Littérature

Interview confinée – Alexis Potschke, « Rappeler les enfants ». Ep.1

26 mai 2020

Nous étions le 6 mai. Dans quelques jours, nous serions déconfinés. Voilà plusieurs mois que j’avais envie de lui parler, alors je l’ai relancé…et ça s’est fait ! Entretien avec Alexis Potschke, auteur du roman « Rappeler les enfants ». On va parler doute de l’écrivain, bonheur d’enseigner, prof et élèves confinés etc.
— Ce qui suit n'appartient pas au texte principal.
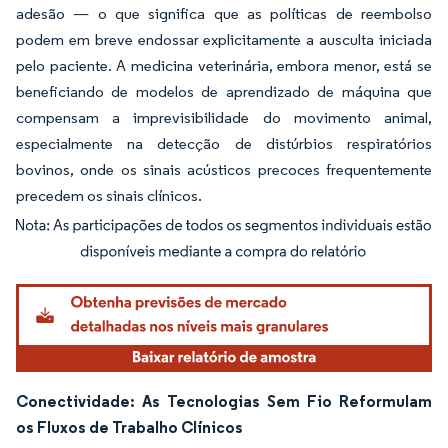
adesão — o que significa que as políticas de reembolso
podem em breve endossar explicitamente a ausculta iniciada
pelo paciente. A medicina veterinária, embora menor, está se
beneficiando de modelos de aprendizado de máquina que
compensam a imprevisibilidade do movimento animal,
especialmente na detecção de distúrbios respiratórios
bovinos, onde os sinais acústicos precoces frequentemente
precedem os sinais clínicos.
Imagem © Mordor Intelligence. O reuso requer atribuição conforme CC BY 4.0.
Conectividade: As Tecnologias Sem Fio Reformulam
os Fluxos de Trabalho Clínicos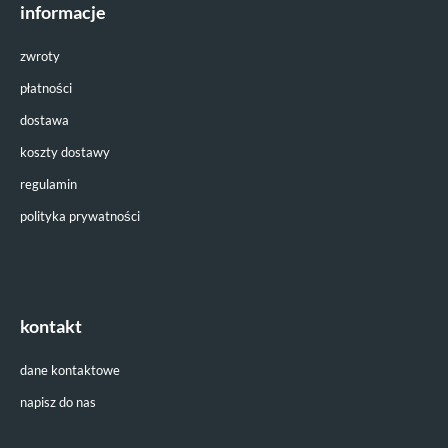
informacje
zwroty
płatności
dostawa
koszty dostawy
regulamin
polityka prywatności
kontakt
dane kontaktowe
napisz do nas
Comme cet entretien était fort passionnant, je vous propose de le découvrir en plusieurs épisodes (4). Dans ce premier épisode, Alexis nous parle de son arrivée dans l’enseignement, du bonheur d’enseigner, et de ses débuts dans l’écriture.

Bonjour Alexis, qui êtes-vous ? 

Bonjour, Alexis, 31 ans (depuis hier), je suis prof de lettres dans un collège de grande banlieue nord parisienne. J’ai des élèves de la 6ème à la 3ème…et je suis écrivain.
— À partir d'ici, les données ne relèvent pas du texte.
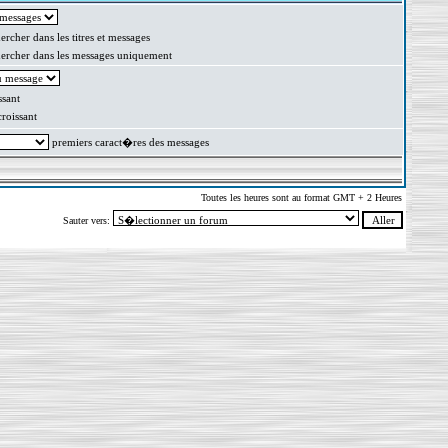
rcher dans les titres et messages
rcher dans les messages uniquement
sant
oissant
premiers caract�res des messages
Toutes les heures sont au format GMT + 2 Heures
Sauter vers: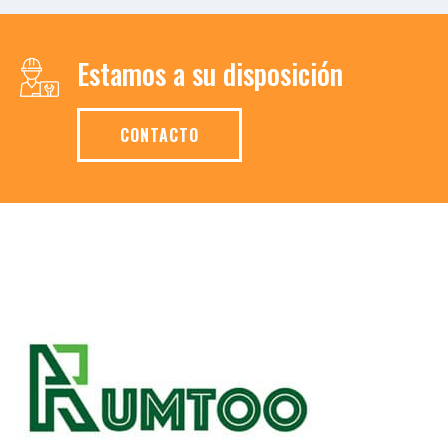
Estamos a su disposición
CONTACTO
L’enseignement, une vocation ?

Pas du tout ! (Rires) Je ne me destinais pas du tout à l’enseignement. En fait, j’ai voulu devenir prof un an après l’être devenu. J’ai toujours voulu écrire en fait, lire, je voulais être dans la recherche. C’est un pur concours de circonstance qui m’a amené à devenir prof. En fait, un ami passait le concours, je me suis inscrit par hasard et j’ai eu le concours.

Comment décririez-vous vos débuts en tant que prof ?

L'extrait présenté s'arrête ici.